## Your tasks:
1. In the text about renewing a U.S. Coast Guard captain's license, how many days on board must be documented for the previous five years?
2. Carry on the text about renewing a U.S. Coast Guard captain's license, starting after its last sentence.

## Document segment:
▶
For those skippers out there who choose to obtain a U.S. Coast Guard captain’s license, it is imperative to remember the date of issue on your certificate five-years hence, for it is at that point you must renew. Like a state driver’s license, you will be notified by the USCG of the impending expiration, but unlike a driver’s license, there is a lot more to it than just paying a fee and taking an eye test.
I recently went through the process and discovered that the following (all found at uscg.mil/nmc) are required:
• Completed renewal application CG-719B
• Small Vessel Sea Service form CG-719S
• Proof of ownership of your vessel
• Physical Exam Report CG-719K
• Periodic Drug Testing form CG-719P
• Copies of Transportation Workers Identification Card, or statement of exemption
Copy of current Merchant Mariner Credential
You must document 360 days on board in the previous five years: a “day” defined as at least four-hours underway on a boat. I sail a lot but just barely made the requirement, as one day boating in every five—year ‘round—is a lot of time on the water for someone not employed as a mariner.
The drug test must be conducted at a SAMHSA accredited lab, analyzed for only a DOT 5 Panel, and signed by a Certified Medical Review Officer.
◀
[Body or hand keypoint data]
▶
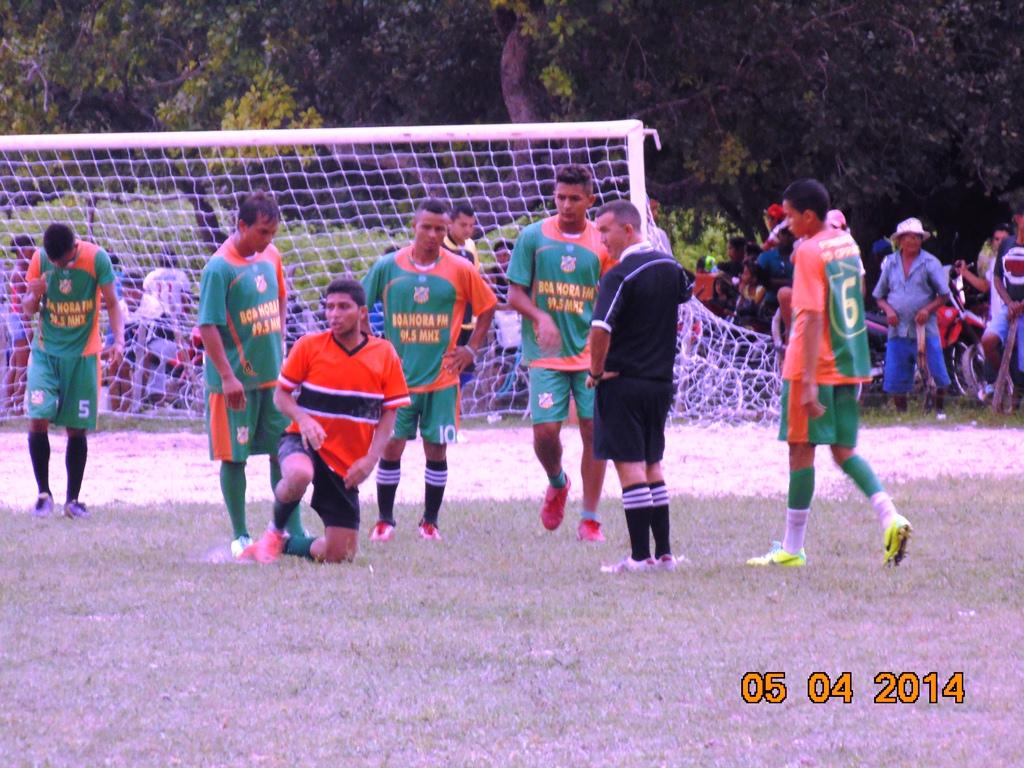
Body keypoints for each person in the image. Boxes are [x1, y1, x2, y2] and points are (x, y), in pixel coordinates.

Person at [747, 178, 912, 568]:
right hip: (849, 360)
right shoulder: (846, 243)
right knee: (843, 450)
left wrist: (804, 380)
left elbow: (812, 314)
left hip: (815, 365)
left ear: (808, 216)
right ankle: (891, 515)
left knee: (800, 450)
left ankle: (791, 548)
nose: (785, 224)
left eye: (788, 216)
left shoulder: (807, 251)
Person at [241, 278, 410, 564]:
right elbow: (281, 396)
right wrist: (303, 419)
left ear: (362, 313)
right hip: (302, 440)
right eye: (329, 307)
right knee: (299, 474)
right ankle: (274, 531)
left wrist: (369, 460)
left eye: (343, 307)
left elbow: (389, 414)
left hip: (344, 463)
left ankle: (283, 545)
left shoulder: (384, 354)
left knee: (340, 555)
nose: (334, 314)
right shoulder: (309, 345)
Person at [362, 198, 497, 541]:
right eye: (427, 227)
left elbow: (488, 307)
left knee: (436, 449)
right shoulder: (387, 267)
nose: (433, 234)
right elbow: (359, 305)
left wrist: (471, 348)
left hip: (443, 379)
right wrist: (370, 346)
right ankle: (385, 521)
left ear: (447, 229)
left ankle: (430, 522)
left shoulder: (461, 268)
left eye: (440, 228)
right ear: (414, 225)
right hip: (397, 380)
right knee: (392, 447)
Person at [507, 164, 613, 542]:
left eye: (574, 199)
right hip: (544, 354)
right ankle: (557, 481)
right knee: (546, 432)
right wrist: (540, 317)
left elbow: (612, 295)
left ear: (590, 200)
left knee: (594, 431)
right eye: (560, 198)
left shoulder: (602, 243)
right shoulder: (533, 237)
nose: (566, 205)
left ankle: (590, 518)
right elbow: (514, 293)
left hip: (589, 353)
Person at [198, 191, 306, 558]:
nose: (268, 240)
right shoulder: (219, 269)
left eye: (273, 233)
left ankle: (290, 529)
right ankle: (240, 535)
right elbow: (208, 327)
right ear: (241, 226)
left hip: (273, 378)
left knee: (283, 452)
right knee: (235, 457)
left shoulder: (271, 255)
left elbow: (280, 300)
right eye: (262, 232)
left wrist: (282, 350)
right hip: (235, 383)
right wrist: (228, 377)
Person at [587, 200, 692, 573]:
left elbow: (601, 329)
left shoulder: (621, 274)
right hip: (661, 383)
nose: (602, 241)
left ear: (628, 230)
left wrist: (596, 372)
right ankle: (664, 554)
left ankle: (638, 557)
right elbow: (686, 293)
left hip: (624, 383)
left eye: (605, 231)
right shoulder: (672, 269)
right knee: (653, 466)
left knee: (630, 469)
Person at [21, 224, 125, 517]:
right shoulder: (40, 259)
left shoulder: (96, 258)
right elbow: (28, 310)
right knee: (38, 416)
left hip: (83, 356)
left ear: (74, 249)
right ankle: (43, 494)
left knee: (76, 428)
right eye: (54, 262)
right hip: (46, 354)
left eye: (63, 261)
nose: (58, 266)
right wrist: (35, 295)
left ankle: (72, 501)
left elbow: (113, 303)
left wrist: (119, 339)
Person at [873, 217, 952, 416]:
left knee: (938, 372)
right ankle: (902, 414)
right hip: (898, 327)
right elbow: (879, 296)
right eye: (908, 238)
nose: (912, 241)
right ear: (899, 240)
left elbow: (943, 295)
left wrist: (927, 309)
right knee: (896, 376)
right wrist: (889, 311)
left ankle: (939, 411)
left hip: (925, 327)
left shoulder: (930, 262)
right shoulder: (890, 262)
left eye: (917, 237)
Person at [980, 206, 1024, 399]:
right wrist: (1010, 302)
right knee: (988, 340)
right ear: (1018, 219)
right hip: (1010, 306)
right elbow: (997, 278)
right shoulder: (1007, 244)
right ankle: (1006, 379)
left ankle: (1016, 397)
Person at [444, 203, 482, 385]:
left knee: (466, 370)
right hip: (447, 322)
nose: (468, 230)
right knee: (447, 370)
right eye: (463, 225)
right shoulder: (440, 246)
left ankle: (456, 409)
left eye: (471, 225)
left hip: (468, 321)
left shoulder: (471, 246)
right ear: (450, 223)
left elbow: (475, 281)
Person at [3, 235, 34, 414]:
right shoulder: (21, 271)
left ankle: (8, 403)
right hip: (20, 320)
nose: (33, 251)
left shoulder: (20, 268)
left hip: (14, 318)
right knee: (22, 366)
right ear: (22, 250)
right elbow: (22, 304)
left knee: (15, 364)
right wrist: (28, 327)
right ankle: (17, 406)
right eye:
◀
## Answers by item number:
1. 360 days

2.
There is a $95 fee, payable by check or money order, or with a major credit card, at pay.gov. The completed packet must then be mailed to your nearest Regional Examination Center. Meticulous preparation is paramount here, one small error will delay your renewal. So it’s a smart move to check in with the Customer Service Center (at 888-427-5662) before mailing your application.
If the renewal has slipped your mind and it is past five years don’t despair, you have a grace period until the sixth year, after which you would need to repeat the entire application process.
Exactly five weeks after mailing the renewal packet my new Merchant Mariner Credential arrived; it had a striking resemblance to a U.S. Passport and is good till 2020.